5 reasons Gibson's 1968 campaign was unlike any other in MLB history
@paul_casella
April 6, 2020

After tallying all of the votes, the honor for the best individual Major League season goes to ... Bob Gibson's historic 1968 campaign. The Cardinals legend cruised his way through the pitching side of the bracket before defeating Babe Ruth in the final round of voting. Along with posting a

After tallying all of the votes, the honor for the best individual Major League season goes to ...

Bob Gibson's historic 1968 campaign.

The Cardinals legend cruised his way through the pitching side of the bracket before defeating Babe Ruth in the final round of voting. Along with posting a mind-blowing 1.12 ERA, Gibson registered complete games in 28 of his 34 starts in 1968, including 13 shutouts.

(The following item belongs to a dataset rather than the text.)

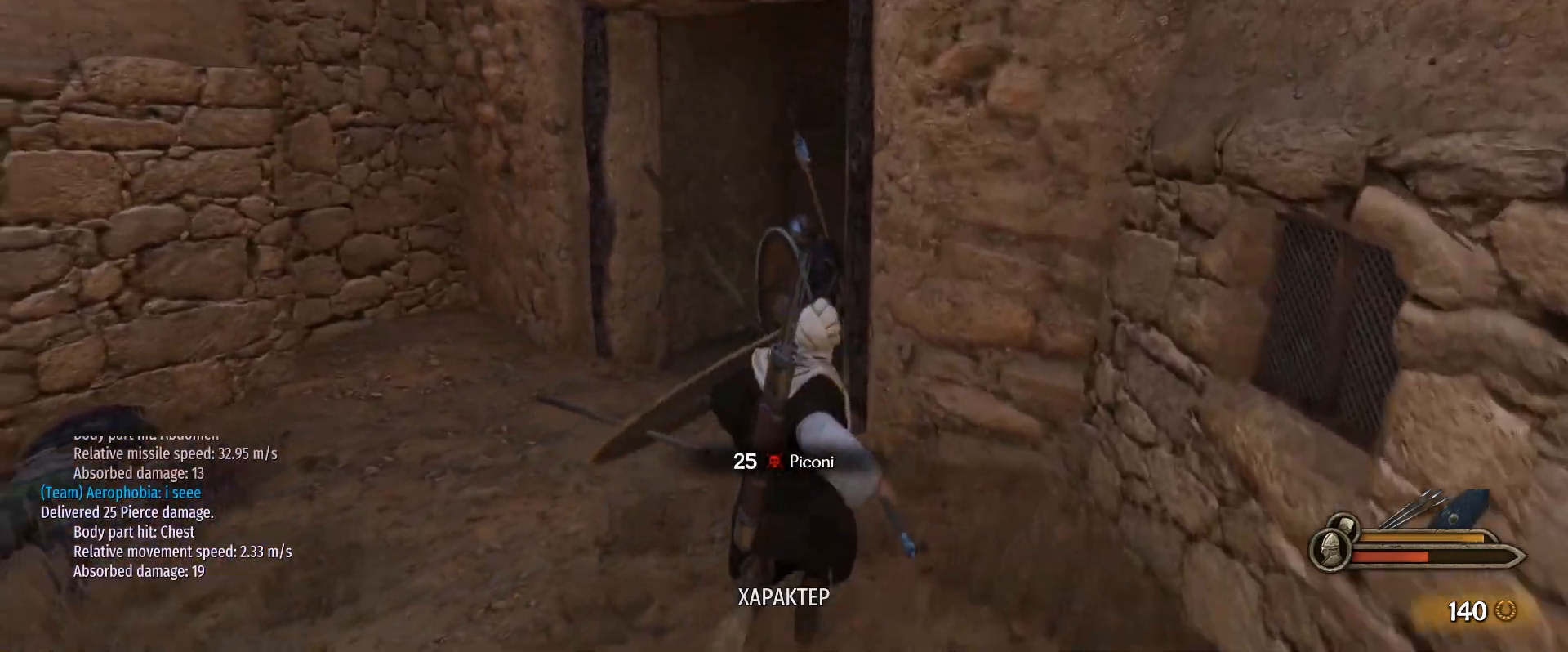
{"keys": ["d"], "mouse": ["right"], "events": [[150, "mouse_right", "down"], [233, "w", "up"], [433, "d", "down"]]}
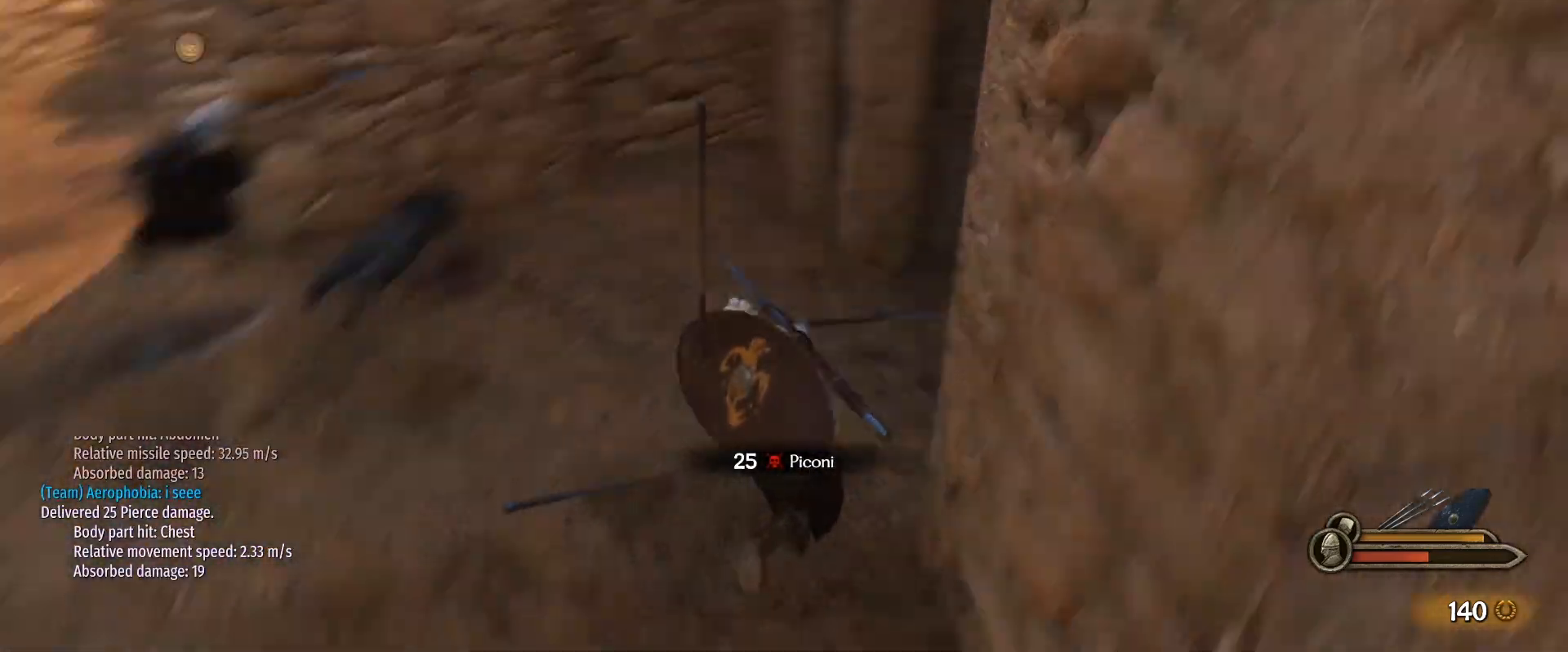
{"keys": ["alt"], "mouse": ["right"], "events": [[17, "d", "up"], [300, "alt", "down"]]}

As a reminder, the bracket began with 32 of the most dominant single-season performances in the Live Ball Era (since 1920). The 32 entries -- 16 position players on one side of the bracket and 16 pitchers on the other -- were determined by a panel of MLB.com researchers and analysts, with one important caveat: Each player could appear on the bracket only once.

With Gibson being crowned the champion, here are five reasons that support his season being voted the best:

• Gibson had a 1.12 ERA -- what more really needs to be said? That's by far the best single-season ERA in the Live Ball Era, as no other pitcher has even posted a sub-1.50 ERA over the last 100 years. The best ERA by any pitcher since Gibson's historic season is Dwight Gooden's 1.53 ERA in '85 (Gibson defeated Gooden in the second round of this tournament).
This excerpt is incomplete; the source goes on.